Un modèle mathématique s’appuyant sur les données de 18 études a établi que l’âge optimal de naissance en cas de cholestase gravidique était de 36 SA, en considérant une prévalence de la MFIU à 1,74 % avec une répartition homogène des accidents sur la période de 35 à 38 SA(8). Les limites de cette étude – modèle mathématique, prévalence de la MFIU retenue semblant élevée en comparaison à celle retrouvée dans la métaanalyse d’Ovadia, hypothèse d’une prévalence de la MFIU considérée comme identique quel que soit l’âge gestationnel – ne permettent pas de retenir 36 SA comme âge optimal de naissance pour toute cholestase gravidique. Une étude de cohorte rétrospective californienne sur la période 2005-2008 portant sur 1 604 386 grossesses, dont 5 545 compliquées de cholestase gravidique a estimé que l’âge optimal du déclenchement pourrait être de 36 SA ou dès le diagnostic si celui-ci était établi au-delà de 36 SA(9).

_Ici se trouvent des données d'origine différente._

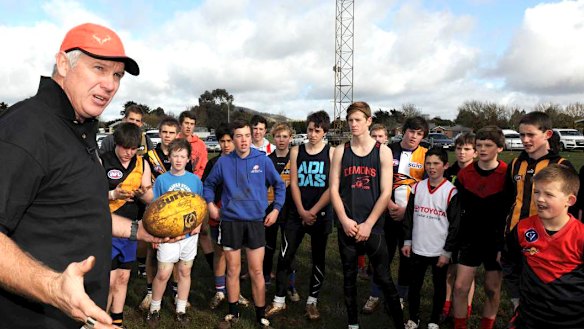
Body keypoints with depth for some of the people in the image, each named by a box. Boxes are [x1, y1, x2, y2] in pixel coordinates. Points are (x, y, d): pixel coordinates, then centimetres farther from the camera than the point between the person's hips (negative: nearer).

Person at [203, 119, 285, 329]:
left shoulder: (263, 160, -3)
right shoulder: (223, 162, 0)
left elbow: (279, 185, 7)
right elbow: (209, 184, 15)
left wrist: (276, 209, 0)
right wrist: (210, 204, 4)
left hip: (256, 222, -1)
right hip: (230, 222, 1)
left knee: (257, 272, 4)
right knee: (233, 270, 11)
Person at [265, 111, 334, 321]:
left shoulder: (332, 153, -3)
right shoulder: (296, 151, 4)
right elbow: (294, 183, 0)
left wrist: (313, 212, -12)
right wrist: (302, 211, -10)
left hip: (321, 215, -1)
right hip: (297, 213, 2)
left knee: (318, 259, 9)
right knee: (285, 256, 2)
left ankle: (312, 302, 25)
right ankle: (279, 301, 17)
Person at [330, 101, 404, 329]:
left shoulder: (383, 151, -1)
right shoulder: (340, 151, 4)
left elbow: (386, 193, -5)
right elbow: (334, 189, 1)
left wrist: (368, 224, -10)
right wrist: (345, 220, -10)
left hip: (373, 227, -2)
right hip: (347, 226, 2)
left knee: (384, 278, 4)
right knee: (349, 277, 12)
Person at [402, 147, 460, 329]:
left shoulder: (451, 192, -9)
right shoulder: (417, 187, 2)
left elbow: (454, 225, -8)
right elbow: (409, 216, 8)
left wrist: (447, 252, -8)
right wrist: (407, 241, 5)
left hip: (440, 251, -3)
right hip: (417, 249, 3)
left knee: (439, 286, 12)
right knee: (414, 285, 13)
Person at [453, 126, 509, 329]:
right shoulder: (464, 174, 0)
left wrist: (505, 246, -11)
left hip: (496, 242, -2)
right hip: (469, 239, 2)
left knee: (492, 290, 10)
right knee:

Cette estimation reposait sur la mise en balance du risque de MFIU (accompagnant l’expectative) et celui de décès néonatal (en cas de déclenchement). Toutefois, aucune attention particulière n’était portée à la valeur des acides biliaires. Une étude danoise a comparé les résultats périnataux de deux stratégies à partir des données rétrospectives de deux maternités sur la période 2004-2015 (n = 1 969)(10). Un déclenchement était systématiquement proposé à 38 SA en cas de cholestase gravidique jusqu’en 2012. Par la suite, une maternité est restée fidèle à cette stratégie tandis que l’autre acceptait une expectative plus prolongée (jusqu’à 40 SA) en cas d’acides biliaires < 40 µmol/L. Cette expectative prolongée ne s’est pas accompagnée d’une augmentation des complications par rapport au déclenchement à 38 SA, mais elle n’a pas réduit le recours aux interventions obstétricales (déclenchement pour autre raison type diabète ou hypertension, taux de césarienne, naissance instrumentale). Compte tenu de la majoration du risque essentiellement en cas d’acides biliaires ≥ 100 µmol/L, les sociétés savantes dont les recommandations ont été mises à jour depuis 2019 privilégient un déclenchement vers 36 SA dans cette population tandis qu’il peut être décalé jusqu’à 38 voire 39 SA dans les autres cas. Le choix sera alors fonction de la tolérance maternelle au prurit, de la stabilité des paramètres biologiques et de l’absence d’antécédent de MFIU lors d’une grossesse précédente(11).
En conclusion
Chez les femmes présentant une cholestase gravidique, il est recommandé de déclencher les patientes avec une concentration d’acides biliaires ≥ 100 µmol/L à partir de 36 SA pour réduire la morbidité périnatale, en particulier la MFIU. En cas de concentration d’acides biliaires < 100 µmol/L, il est recommandé d’informer de la possibilité d’un déclenchement entre 37 et 39+6 SA pour réduire la morbidité périnatale (recommandation forte/qualité de la preuve basse).